What you will do: If a line in the records below holds the word "cervical", copy it.

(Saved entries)
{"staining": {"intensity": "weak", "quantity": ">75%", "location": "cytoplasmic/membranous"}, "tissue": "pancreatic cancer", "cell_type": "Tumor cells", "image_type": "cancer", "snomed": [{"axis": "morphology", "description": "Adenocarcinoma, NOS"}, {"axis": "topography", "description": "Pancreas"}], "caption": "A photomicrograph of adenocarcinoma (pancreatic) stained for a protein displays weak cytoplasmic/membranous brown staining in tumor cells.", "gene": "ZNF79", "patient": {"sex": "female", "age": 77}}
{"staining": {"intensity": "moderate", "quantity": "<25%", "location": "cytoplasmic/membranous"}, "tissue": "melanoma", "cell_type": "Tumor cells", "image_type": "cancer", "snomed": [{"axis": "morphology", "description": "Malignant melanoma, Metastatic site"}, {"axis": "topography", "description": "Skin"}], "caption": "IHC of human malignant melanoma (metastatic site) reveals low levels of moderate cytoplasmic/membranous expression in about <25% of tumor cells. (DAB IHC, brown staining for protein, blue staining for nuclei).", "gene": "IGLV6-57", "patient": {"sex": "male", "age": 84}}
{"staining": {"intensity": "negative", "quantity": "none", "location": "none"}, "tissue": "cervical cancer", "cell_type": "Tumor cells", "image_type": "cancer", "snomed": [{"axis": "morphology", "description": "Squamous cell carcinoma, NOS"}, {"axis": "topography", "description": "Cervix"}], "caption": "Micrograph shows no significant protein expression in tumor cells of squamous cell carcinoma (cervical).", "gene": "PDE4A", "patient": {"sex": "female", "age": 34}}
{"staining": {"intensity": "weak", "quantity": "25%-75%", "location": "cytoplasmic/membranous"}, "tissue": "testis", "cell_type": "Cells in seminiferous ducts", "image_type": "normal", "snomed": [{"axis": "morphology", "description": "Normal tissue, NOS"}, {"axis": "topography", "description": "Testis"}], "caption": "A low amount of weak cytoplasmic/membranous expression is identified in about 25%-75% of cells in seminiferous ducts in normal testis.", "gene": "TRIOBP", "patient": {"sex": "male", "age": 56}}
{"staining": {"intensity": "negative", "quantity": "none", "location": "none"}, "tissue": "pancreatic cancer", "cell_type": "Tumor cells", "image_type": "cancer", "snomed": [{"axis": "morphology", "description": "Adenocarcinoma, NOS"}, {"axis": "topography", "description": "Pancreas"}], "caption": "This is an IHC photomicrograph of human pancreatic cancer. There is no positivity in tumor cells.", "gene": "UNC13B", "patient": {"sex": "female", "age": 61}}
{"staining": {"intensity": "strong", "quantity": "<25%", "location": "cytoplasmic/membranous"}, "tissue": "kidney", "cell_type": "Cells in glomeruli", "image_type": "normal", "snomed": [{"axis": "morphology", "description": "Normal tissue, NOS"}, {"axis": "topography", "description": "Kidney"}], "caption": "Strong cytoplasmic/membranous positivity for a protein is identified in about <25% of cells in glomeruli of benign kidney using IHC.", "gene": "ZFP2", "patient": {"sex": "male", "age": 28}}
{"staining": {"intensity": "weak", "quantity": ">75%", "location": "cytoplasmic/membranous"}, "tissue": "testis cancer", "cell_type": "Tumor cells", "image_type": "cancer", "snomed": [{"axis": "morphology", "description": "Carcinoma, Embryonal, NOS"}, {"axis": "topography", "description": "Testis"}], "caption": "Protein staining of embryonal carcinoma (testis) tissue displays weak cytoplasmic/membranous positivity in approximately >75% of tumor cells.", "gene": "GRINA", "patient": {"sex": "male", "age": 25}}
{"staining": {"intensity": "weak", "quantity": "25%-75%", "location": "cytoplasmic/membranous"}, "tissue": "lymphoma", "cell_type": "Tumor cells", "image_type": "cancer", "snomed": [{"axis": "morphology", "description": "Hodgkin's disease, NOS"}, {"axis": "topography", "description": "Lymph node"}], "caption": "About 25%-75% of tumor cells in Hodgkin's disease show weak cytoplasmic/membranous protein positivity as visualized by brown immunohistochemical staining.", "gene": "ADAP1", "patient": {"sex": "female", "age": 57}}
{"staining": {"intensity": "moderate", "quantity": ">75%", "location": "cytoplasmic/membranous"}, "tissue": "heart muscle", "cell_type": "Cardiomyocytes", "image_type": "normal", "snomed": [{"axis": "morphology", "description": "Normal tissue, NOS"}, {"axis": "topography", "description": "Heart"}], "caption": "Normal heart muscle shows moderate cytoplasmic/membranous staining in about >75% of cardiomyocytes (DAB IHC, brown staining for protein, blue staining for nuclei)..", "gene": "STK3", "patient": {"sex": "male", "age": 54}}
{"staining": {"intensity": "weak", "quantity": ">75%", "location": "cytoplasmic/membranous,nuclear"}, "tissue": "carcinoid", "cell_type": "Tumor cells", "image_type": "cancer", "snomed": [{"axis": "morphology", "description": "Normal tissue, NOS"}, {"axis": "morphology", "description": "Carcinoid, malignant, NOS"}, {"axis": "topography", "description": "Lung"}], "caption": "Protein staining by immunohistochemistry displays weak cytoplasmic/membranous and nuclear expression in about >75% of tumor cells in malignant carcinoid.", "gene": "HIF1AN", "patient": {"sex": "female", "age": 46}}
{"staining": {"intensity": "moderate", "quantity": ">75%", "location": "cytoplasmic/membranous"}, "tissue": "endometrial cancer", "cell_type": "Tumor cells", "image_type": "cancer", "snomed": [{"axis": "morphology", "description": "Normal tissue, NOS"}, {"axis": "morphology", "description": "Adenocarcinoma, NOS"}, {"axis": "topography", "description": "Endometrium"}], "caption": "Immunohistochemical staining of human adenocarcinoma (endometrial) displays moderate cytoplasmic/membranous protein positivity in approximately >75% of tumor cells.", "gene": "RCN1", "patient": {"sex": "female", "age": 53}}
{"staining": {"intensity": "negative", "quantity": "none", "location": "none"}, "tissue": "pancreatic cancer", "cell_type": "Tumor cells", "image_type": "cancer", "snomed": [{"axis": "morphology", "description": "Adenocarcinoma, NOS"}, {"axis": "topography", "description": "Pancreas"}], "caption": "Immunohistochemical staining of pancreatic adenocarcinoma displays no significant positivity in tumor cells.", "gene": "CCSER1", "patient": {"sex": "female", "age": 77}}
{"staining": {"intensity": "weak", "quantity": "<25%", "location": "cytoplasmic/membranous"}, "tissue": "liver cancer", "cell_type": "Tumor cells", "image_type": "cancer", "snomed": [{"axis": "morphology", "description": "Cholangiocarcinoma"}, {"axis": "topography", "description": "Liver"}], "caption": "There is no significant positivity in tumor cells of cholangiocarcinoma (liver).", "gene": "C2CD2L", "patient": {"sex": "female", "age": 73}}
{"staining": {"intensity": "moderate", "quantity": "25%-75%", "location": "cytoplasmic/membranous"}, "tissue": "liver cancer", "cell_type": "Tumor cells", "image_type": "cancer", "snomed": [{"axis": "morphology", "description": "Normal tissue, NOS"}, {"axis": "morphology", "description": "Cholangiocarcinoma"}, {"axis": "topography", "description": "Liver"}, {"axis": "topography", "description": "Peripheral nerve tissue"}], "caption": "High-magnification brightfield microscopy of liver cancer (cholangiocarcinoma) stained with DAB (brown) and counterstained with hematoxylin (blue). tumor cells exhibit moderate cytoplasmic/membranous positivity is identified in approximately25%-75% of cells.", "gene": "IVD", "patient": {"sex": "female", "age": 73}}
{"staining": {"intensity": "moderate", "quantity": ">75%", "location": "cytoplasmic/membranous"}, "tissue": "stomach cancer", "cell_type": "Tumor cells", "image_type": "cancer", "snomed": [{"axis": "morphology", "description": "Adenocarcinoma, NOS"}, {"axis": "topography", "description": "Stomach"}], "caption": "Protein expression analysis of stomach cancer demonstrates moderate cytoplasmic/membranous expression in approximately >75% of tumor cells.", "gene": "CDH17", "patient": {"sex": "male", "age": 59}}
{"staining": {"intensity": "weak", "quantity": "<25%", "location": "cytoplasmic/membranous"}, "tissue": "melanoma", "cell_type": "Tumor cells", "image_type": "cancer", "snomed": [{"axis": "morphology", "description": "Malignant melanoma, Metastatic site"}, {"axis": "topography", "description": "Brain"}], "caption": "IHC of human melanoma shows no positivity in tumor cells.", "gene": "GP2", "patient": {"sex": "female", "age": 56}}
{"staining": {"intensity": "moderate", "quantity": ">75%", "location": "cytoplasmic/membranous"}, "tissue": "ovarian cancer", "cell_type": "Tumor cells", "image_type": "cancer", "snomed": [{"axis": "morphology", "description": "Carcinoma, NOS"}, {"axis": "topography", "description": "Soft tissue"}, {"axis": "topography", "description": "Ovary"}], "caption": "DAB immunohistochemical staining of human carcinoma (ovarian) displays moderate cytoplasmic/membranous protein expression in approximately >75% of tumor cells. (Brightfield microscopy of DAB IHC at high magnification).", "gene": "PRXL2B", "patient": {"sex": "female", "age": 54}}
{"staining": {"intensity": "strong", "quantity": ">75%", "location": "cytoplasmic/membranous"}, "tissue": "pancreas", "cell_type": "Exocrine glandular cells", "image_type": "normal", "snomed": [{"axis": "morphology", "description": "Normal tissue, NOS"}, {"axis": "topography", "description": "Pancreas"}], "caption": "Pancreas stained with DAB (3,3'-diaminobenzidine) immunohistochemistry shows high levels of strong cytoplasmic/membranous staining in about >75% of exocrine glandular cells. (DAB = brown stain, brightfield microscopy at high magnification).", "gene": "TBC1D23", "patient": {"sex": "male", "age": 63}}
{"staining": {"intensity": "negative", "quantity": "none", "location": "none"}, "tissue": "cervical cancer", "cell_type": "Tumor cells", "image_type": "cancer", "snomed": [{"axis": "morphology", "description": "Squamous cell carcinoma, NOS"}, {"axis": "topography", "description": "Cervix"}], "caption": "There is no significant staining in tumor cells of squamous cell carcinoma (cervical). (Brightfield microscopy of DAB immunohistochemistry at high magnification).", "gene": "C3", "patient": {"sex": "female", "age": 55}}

Reply to the exercise:
{"staining": {"intensity": "negative", "quantity": "none", "location": "none"}, "tissue": "cervical cancer", "cell_type": "Tumor cells", "image_type": "cancer", "snomed": [{"axis": "morphology", "description": "Squamous cell carcinoma, NOS"}, {"axis": "topography", "description": "Cervix"}], "caption": "Micrograph shows no significant protein expression in tumor cells of squamous cell carcinoma (cervical).", "gene": "PDE4A", "patient": {"sex": "female", "age": 34}}
{"staining": {"intensity": "negative", "quantity": "none", "location": "none"}, "tissue": "cervical cancer", "cell_type": "Tumor cells", "image_type": "cancer", "snomed": [{"axis": "morphology", "description": "Squamous cell carcinoma, NOS"}, {"axis": "topography", "description": "Cervix"}], "caption": "There is no significant staining in tumor cells of squamous cell carcinoma (cervical). (Brightfield microscopy of DAB immunohistochemistry at high magnification).", "gene": "C3", "patient": {"sex": "female", "age": 55}}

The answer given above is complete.